I don't even know what you're angry about. A plug-in audio system is great idea and since...

"Today, LAME is considered the best MP3 encoder at mid-high bitrates and at VBR, mostly thanks to the dedicated work of its developers and the open source licensing model that allowed the project to tap into engineering resources from all around the world. Both quality and speed improvements are still happening, probably making LAME the only MP3 encoder still being actively developed."

I think it's at least worth testing if you are a serious developer or care about your audio compression and this makes it a great candidate for plug-in support.

Also, consider the fact that most audio is already in MP3 and converting it to ogg will further degrade the quality.

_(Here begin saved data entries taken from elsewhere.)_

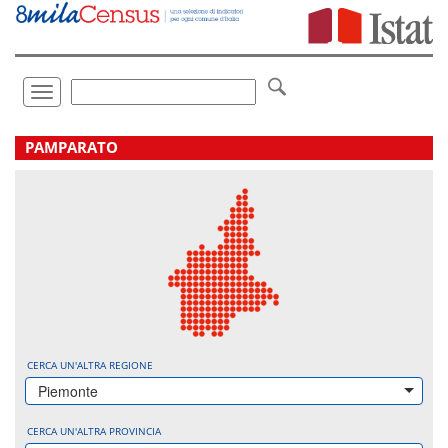
Vai
direttamente
a:
Contenuto
Ricerca
Toggle
navigation
.
PAMPARATO
CERCA UN'ALTRA REGIONE
Piemonte
CERCA UN'ALTRA PROVINCIA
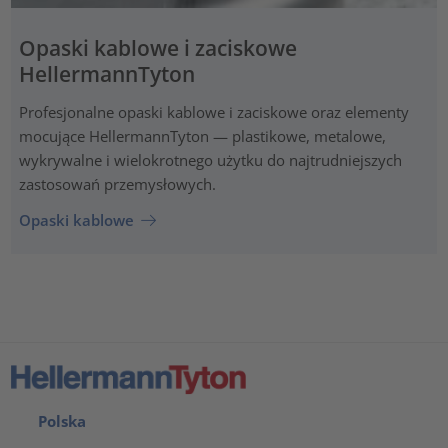
Opaski kablowe i zaciskowe
HellermannTyton
Profesjonalne opaski kablowe i zaciskowe oraz elementy
mocujące HellermannTyton — plastikowe, metalowe,
wykrywalne i wielokrotnego użytku do najtrudniejszych
zastosowań przemysłowych.
Opaski kablowe
Polska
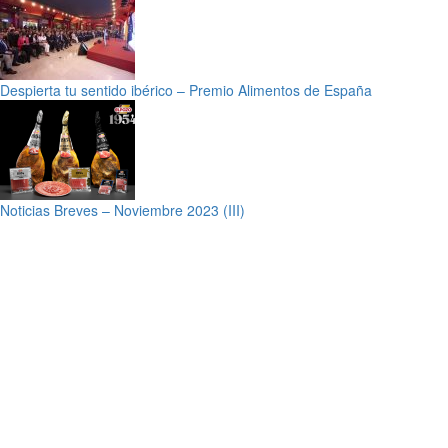
Despierta tu sentido ibérico – Premio Alimentos de España
Noticias Breves – Noviembre 2023 (III)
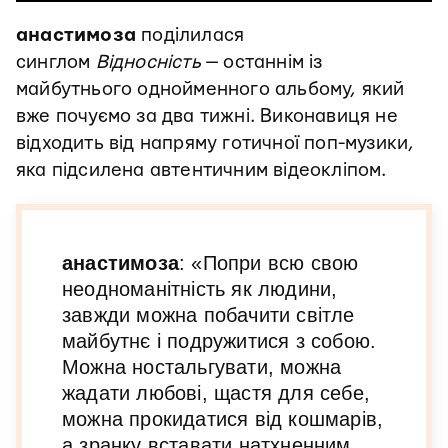
анастимоза
поділилася
синглом
Відносність
— останнім із
майбутнього однойменного альбому, який
вже почуємо за два тижні. Виконавиця не
відходить від напряму готичної поп-музики,
яка підсилена автентичним відеокліпом.
анастимоза
: «Попри всю свою
неодноманітність як людини,
завжди можна побачити світле
майбутнє і подружитися з собою.
Можна ностальгувати, можна
жадати любові, щастя для себе,
можна прокидатися від кошмарів,
а зранку вставати натхненним,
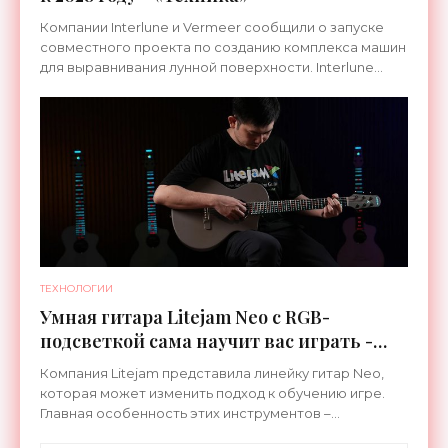
Компании Interlune и Vermeer сообщили о запуске
совместного проекта по созданию комплекса машин
для выравнивания лунной поверхности. Interlune
специализируется на робототехнике и космической
ТЕХНОЛОГИИ
Умная гитара Litejam Neo с RGB-
подсветкой сама научит вас играть -
«Гаджеты»
Компания Litejam представила линейку гитар Neo,
которая может изменить подход к обучению игре.
Главная особенность этих инструментов –
встроенная RGB-подсветка грифа. Светодиоды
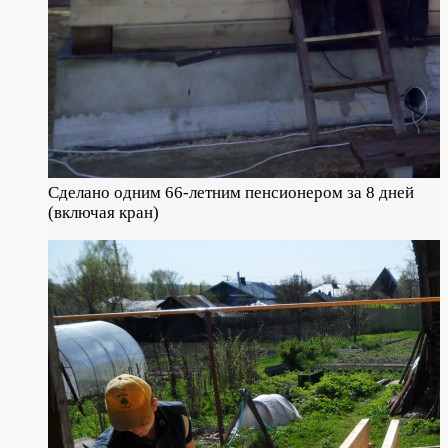
Сделано одним 66-летним пенсионером за 8 дней
(включая кран)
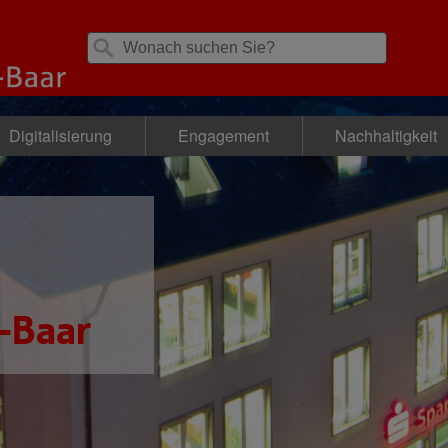
Digitalisierung
Engagement
Nachhaltigkeit
-Baar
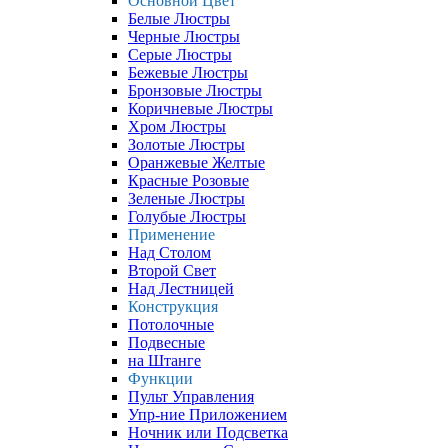
Основной Цвет
Белые Люстры
Черные Люстры
Серые Люстры
Бежевые Люстры
Бронзовые Люстры
Коричневые Люстры
Хром Люстры
Золотые Люстры
Оранжевые Желтые
Красные Розовые
Зеленые Люстры
Голубые Люстры
Применение
Над Столом
Второй Свет
Над Лестницей
Конструкция
Потолочные
Подвесные
на Штанге
Функции
Пульт Управления
Упр-ние Приложением
Ночник или Подсветка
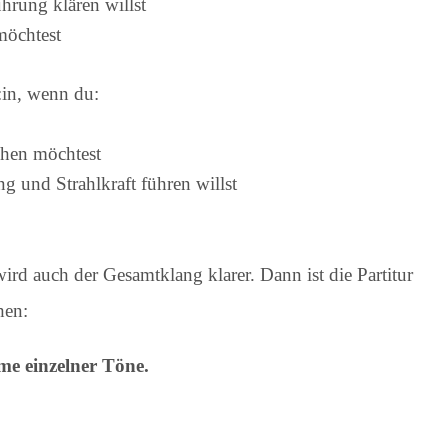
rung klären willst
 möchtest
:in, wenn du:
hen möchtest
g und Strahlkraft führen willst
rd auch der Gesamtklang klarer. Dann ist die Partitur
hen:
mme einzelner Töne.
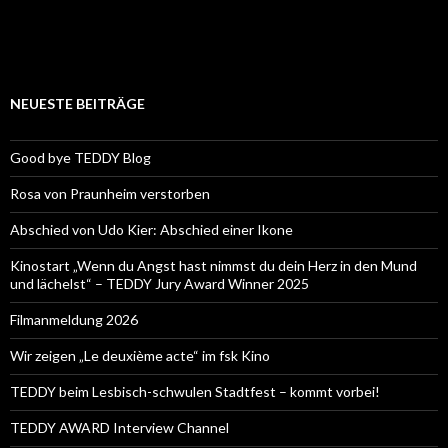
NEUESTE BEITRÄGE
Good bye TEDDY Blog
Rosa von Praunheim verstorben
Abschied von Udo Kier: Abschied einer Ikone
Kinostart „Wenn du Angst hast nimmst du dein Herz in den Mund
und lächelst“ – TEDDY Jury Award Winner 2025
Filmanmeldung 2026
Wir zeigen „Le deuxième acte“ im fsk Kino
TEDDY beim Lesbisch-schwulen Stadtfest – kommt vorbei!
TEDDY AWARD Interview Channel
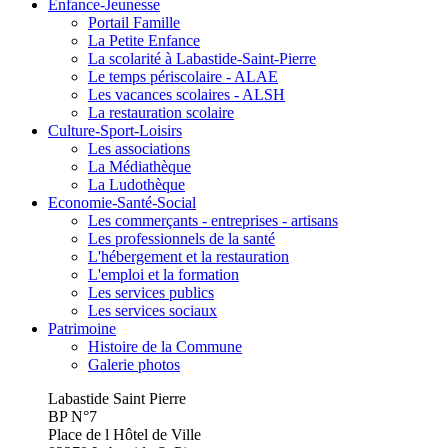
Enfance-Jeunesse
Portail Famille
La Petite Enfance
La scolarité à Labastide-Saint-Pierre
Le temps périscolaire - ALAE
Les vacances scolaires - ALSH
La restauration scolaire
Culture-Sport-Loisirs
Les associations
La Médiathèque
La Ludothèque
Economie-Santé-Social
Les commerçants - entreprises - artisans
Les professionnels de la santé
L'hébergement et la restauration
L'emploi et la formation
Les services publics
Les services sociaux
Patrimoine
Histoire de la Commune
Galerie photos
Labastide Saint Pierre
BP N°7
Place de l Hôtel de Ville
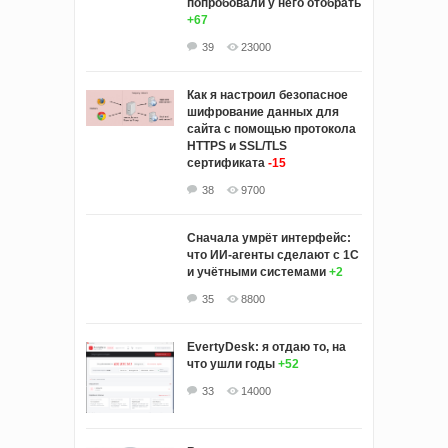
попробовали у него отобрать
+67
39
23000
Как я настроил безопасное
шифрование данных для
сайта с помощью протокола
HTTPS и SSL/TLS
сертификата
-15
38
9700
Сначала умрёт интерфейс:
что ИИ-агенты сделают с 1С
и учётными системами
+2
35
8800
EvertyDesk: я отдаю то, на
что ушли годы
+52
33
14000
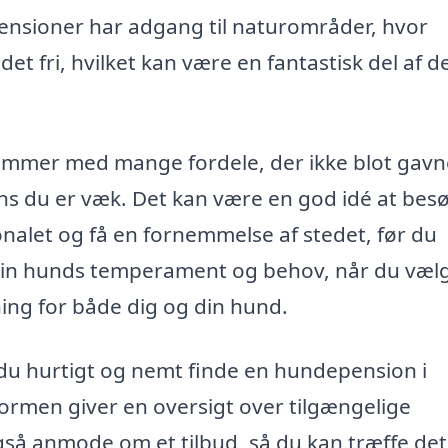
nsioner har adgang til naturområder, hvor
t fri, hvilket kan være en fantastisk del af d
mmer med mange fordele, der ikke blot gavn
ens du er væk. Det kan være en god idé at bes
alet og få en fornemmelse af stedet, før du
il din hunds temperament og behov, når du væl
ing for både dig og din hund.
du hurtigt og nemt finde en hundepension i
ormen giver en oversigt over tilgængelige
så anmode om et tilbud, så du kan træffe det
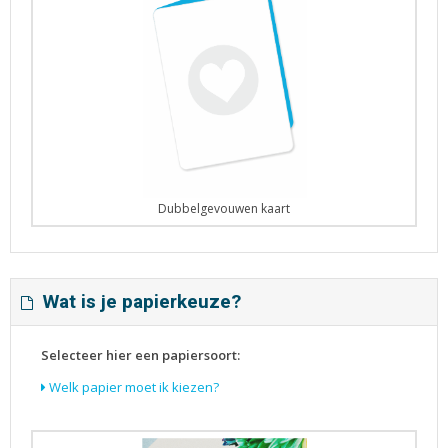
Dubbelgevouwen kaart
Wat is je papierkeuze?
Selecteer hier een papiersoort:
Welk papier moet ik kiezen?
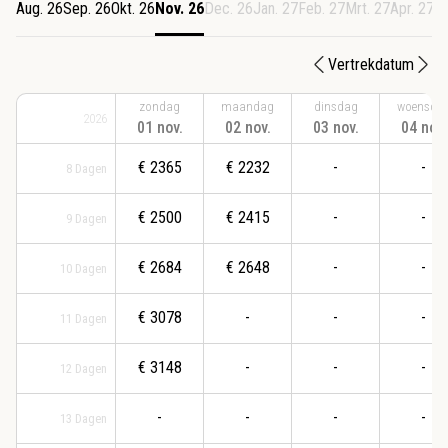
Aug. 26
Sep. 26
Okt. 26
Nov. 26
Dec. 26
Jan. 27
Feb. 27
Mrt. 27
Apr. 27
M
Vertrekdatum
zondag
maandag
dinsdag
woensda
2026
01 nov.
02 nov.
03 nov.
04 nov.
€
2365
€
2232
-
-
8
Dagen
€
2500
€
2415
-
-
9
Dagen
€
2684
€
2648
-
-
10
Dagen
€
3078
-
-
-
11
Dagen
€
3148
-
-
-
12
Dagen
-
-
-
-
13
Dagen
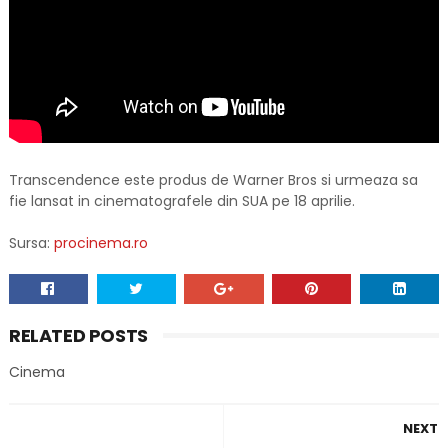
Transcendence este produs de Warner Bros si urmeaza sa
fie lansat in cinematografele din SUA pe 18 aprilie.
Sursa:
procinema.ro
RELATED POSTS
Cinema
NEXT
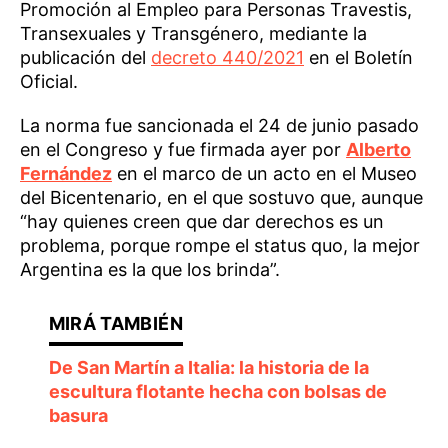
Promoción al Empleo para Personas Travestis,
Transexuales y Transgénero, mediante la
publicación del
decreto 440/2021
en el Boletín
Oficial.
La norma fue sancionada el 24 de junio pasado
en el Congreso y fue firmada ayer por
Alberto
Fernández
en el marco de un acto en el Museo
del Bicentenario, en el que sostuvo que, aunque
“hay quienes creen que dar derechos es un
problema, porque rompe el status quo, la mejor
Argentina es la que los brinda”.
De San Martín a Italia: la historia de la
escultura flotante hecha con bolsas de
basura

If you cant find a wav or something lossless you are already better off not using OGG.

45
General / Bullet Hell performance and optimization problems
« on: June 15, 2010, 05:47:56 am »
You might not be able to use a single sprite, but you should be able to use a single constant instance of bounding boxes for each bullet sprite identical.

In a lot of bullet hell games the bullets come out in patterns and cannot be altered

Because of this you can do a lot of pre-guessing illusion work for example in growing rings or wave patterns of what the collision/position should be and even the graphicss.

Another example: streams/blocks of bullets can be built into rectangles for collison.

Want to go even further?

Cull collision detection for enemy bullets based on their ability to hit the character. IE, many bullets will be out of range and impossible to hit, especially if you are already surrounding the character with bullets.

Move offscreen bullets instead of destroying/creating them.

Perhaps even flickering your bullet sprites and drawing them every other frame might help too?

Make your bullets out of an sf::Shape?